JOB: Among the records that follow, find the line with "Developing an export" and the line with "process. Implementing the". Set down those lines and all lines between them exactly, without adding anything.

DATA SUPPLIED:
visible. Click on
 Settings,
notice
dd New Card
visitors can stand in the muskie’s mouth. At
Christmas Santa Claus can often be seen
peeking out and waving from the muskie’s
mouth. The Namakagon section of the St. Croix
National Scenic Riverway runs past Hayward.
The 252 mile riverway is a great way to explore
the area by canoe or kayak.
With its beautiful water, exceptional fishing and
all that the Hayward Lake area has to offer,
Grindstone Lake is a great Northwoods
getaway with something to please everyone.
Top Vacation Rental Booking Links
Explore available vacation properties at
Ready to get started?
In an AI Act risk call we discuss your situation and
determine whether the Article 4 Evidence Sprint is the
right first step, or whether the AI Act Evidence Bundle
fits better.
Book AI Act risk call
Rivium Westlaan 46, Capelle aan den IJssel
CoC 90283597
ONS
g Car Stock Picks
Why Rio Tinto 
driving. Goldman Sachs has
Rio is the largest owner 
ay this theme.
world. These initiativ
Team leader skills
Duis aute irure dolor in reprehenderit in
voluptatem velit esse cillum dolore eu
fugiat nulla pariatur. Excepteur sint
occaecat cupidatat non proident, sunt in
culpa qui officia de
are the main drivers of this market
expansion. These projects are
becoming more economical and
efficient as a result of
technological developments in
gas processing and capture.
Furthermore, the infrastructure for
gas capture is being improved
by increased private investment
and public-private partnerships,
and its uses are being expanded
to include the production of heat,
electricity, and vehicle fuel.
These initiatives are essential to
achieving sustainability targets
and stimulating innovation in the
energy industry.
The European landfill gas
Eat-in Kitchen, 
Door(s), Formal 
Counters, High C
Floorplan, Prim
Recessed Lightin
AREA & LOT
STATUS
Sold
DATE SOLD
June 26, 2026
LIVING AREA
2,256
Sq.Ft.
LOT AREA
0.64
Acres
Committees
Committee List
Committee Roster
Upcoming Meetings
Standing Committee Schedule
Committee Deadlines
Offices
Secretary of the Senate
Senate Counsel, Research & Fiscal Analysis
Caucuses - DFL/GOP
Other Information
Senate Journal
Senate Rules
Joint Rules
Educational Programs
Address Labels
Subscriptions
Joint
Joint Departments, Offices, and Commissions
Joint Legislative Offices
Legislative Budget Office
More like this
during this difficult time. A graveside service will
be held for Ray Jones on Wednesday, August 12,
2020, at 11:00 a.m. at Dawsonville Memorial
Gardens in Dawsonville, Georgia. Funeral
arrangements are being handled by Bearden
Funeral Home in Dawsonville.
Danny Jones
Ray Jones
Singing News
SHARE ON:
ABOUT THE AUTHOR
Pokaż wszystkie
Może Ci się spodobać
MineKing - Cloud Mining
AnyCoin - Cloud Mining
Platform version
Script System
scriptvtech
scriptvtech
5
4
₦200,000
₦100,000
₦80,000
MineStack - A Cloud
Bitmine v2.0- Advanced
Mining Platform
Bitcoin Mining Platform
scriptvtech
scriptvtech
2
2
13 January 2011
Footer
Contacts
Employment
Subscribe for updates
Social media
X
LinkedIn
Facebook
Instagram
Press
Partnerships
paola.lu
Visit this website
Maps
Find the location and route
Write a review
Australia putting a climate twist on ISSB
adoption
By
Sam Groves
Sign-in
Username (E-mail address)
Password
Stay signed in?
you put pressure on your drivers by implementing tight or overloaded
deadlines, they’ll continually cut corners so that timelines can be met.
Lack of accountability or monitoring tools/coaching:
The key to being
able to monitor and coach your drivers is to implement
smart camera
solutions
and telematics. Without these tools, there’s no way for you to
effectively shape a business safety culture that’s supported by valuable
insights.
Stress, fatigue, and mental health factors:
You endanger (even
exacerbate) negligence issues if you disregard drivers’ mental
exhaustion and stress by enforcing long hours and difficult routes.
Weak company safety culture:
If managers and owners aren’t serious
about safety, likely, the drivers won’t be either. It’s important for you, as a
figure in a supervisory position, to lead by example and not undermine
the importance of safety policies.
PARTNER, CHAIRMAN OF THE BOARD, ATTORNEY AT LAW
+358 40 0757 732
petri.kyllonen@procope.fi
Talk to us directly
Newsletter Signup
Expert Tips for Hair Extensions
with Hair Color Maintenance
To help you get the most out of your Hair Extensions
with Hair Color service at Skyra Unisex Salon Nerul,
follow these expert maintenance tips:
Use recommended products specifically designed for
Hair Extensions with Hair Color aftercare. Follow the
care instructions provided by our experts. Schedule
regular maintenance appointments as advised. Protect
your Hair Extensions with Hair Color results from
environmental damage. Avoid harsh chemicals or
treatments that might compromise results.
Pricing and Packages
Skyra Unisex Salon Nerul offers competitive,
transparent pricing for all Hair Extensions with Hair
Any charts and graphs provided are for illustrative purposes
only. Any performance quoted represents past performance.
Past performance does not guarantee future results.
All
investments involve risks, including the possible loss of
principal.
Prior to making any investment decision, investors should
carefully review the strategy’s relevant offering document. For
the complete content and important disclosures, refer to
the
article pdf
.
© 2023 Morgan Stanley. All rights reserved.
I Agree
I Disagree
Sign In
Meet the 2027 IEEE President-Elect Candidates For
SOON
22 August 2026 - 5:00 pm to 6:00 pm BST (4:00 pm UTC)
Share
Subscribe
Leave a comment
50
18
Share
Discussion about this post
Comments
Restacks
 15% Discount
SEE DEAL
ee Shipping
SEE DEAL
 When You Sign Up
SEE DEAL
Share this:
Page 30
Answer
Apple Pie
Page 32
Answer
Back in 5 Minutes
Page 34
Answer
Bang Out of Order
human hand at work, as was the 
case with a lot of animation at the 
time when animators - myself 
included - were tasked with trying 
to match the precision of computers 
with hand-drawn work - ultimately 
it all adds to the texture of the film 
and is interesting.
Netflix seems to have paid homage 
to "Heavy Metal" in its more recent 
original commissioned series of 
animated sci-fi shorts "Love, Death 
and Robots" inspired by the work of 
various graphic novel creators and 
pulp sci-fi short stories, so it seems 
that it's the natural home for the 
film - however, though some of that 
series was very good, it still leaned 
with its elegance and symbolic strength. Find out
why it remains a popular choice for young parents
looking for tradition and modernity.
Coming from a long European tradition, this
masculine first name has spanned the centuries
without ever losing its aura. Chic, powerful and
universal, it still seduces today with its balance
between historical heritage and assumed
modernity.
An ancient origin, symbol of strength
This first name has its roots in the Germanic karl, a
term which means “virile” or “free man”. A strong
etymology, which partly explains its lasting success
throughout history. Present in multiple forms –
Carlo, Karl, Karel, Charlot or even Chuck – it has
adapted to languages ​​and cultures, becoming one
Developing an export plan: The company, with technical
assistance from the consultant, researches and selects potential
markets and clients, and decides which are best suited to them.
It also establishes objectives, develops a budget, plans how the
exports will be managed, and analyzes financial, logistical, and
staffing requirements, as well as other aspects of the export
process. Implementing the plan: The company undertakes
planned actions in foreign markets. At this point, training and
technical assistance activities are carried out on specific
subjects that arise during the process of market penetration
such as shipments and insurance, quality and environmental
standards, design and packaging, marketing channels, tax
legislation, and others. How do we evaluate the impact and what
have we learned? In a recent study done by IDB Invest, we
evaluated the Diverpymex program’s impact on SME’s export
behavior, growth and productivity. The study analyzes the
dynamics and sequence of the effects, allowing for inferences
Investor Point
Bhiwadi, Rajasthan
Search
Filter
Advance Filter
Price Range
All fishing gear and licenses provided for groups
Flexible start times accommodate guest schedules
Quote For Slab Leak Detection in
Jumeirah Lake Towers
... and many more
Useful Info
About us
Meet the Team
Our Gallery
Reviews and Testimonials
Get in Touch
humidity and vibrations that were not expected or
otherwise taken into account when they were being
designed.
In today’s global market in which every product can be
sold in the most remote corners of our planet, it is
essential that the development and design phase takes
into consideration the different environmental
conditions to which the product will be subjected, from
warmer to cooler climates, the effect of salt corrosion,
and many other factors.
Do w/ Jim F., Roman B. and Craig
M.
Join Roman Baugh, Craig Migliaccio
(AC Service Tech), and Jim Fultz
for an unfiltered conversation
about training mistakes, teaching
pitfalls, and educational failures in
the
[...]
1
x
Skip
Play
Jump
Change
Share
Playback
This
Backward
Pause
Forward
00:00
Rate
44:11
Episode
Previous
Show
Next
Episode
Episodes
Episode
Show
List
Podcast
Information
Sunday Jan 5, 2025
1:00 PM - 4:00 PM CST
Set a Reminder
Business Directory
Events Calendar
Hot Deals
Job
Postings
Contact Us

SOLUTION TO THIS TASK:
Developing an export plan: The company, with technical
assistance from the consultant, researches and selects potential
markets and clients, and decides which are best suited to them.
It also establishes objectives, develops a budget, plans how the
exports will be managed, and analyzes financial, logistical, and
staffing requirements, as well as other aspects of the export
process. Implementing the plan: The company undertakes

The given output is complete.